Cross posted from Grist
By Nell Greenberg, Rainforest Action Network
Last week, blasting began on Coal River Mountain in West Virginia. This is a part of the country where dynamite routinely goes off—turning the region’s historic mountain ranges into dust for the tiny coal seams that lie beneath their surface.
But Coal River Mountain is special, or, rather, you can decide whether it becomes special. Right now, Coal River Mountain represents the best and worst our country has to offer. It is one of the most dangerous examples of blasting for dirty coal and one of the most profound examples of hope that exist in our country. It is a crossroads.

Coal River Mountain can be a wind farm that provides 85,000 households with electricity, creates 700 long-term green jobs, gives back $1.7 million in annual county taxes and stands as a model for clean energy across coal country. Or, it can be a 6,000-acre dirty energy wasteland.
Stretching across thousands of acres of diverse and pristine hardwood forests, Coal River Mountain is one of the last intact mountains in the vicinity.

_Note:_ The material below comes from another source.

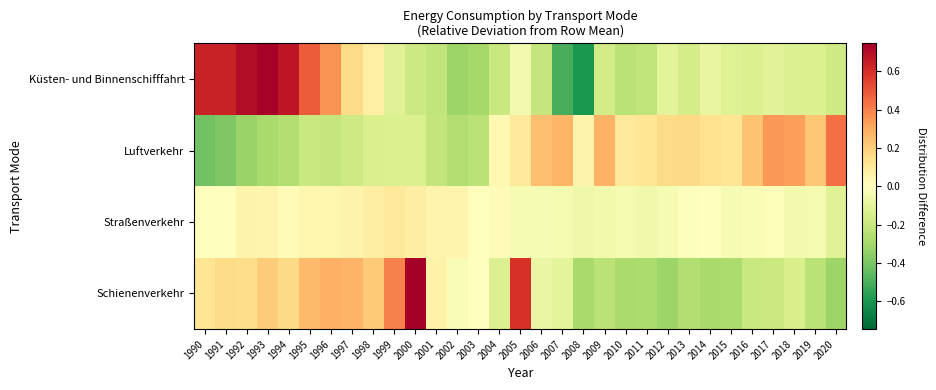

Which has a higher value, 2012 or 2009?

2009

It is also home to some of the few remaining headwater streams that have not been polluted with heavy metal-laden mine waste. To local residents, the mountain is a last stand.

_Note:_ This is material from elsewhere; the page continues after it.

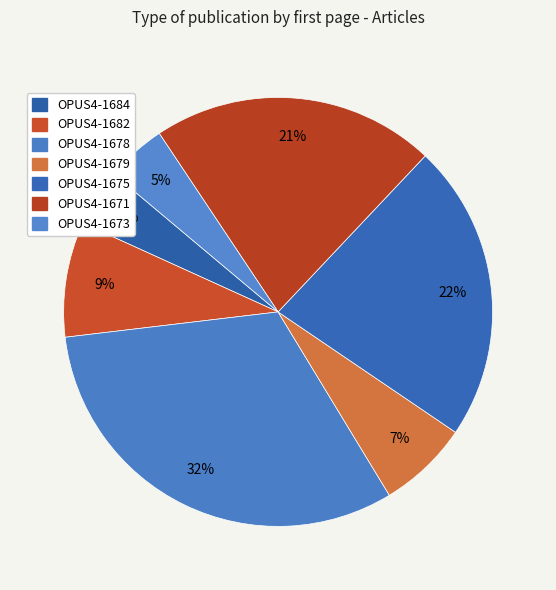

Is OPUS4-1671 the majority of the pie?

No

When blasting began on Coal River Mountain this week, explosives began going off less than 100 yards from the largest coal sludge impoundment in the country. To put this in perspective, we are talking about more than eight billion gallons of coal slurry held back by an earthen dam. Were the dam to fail, and it has happened in the past, hundreds of people would have less than five minutes to save their lives.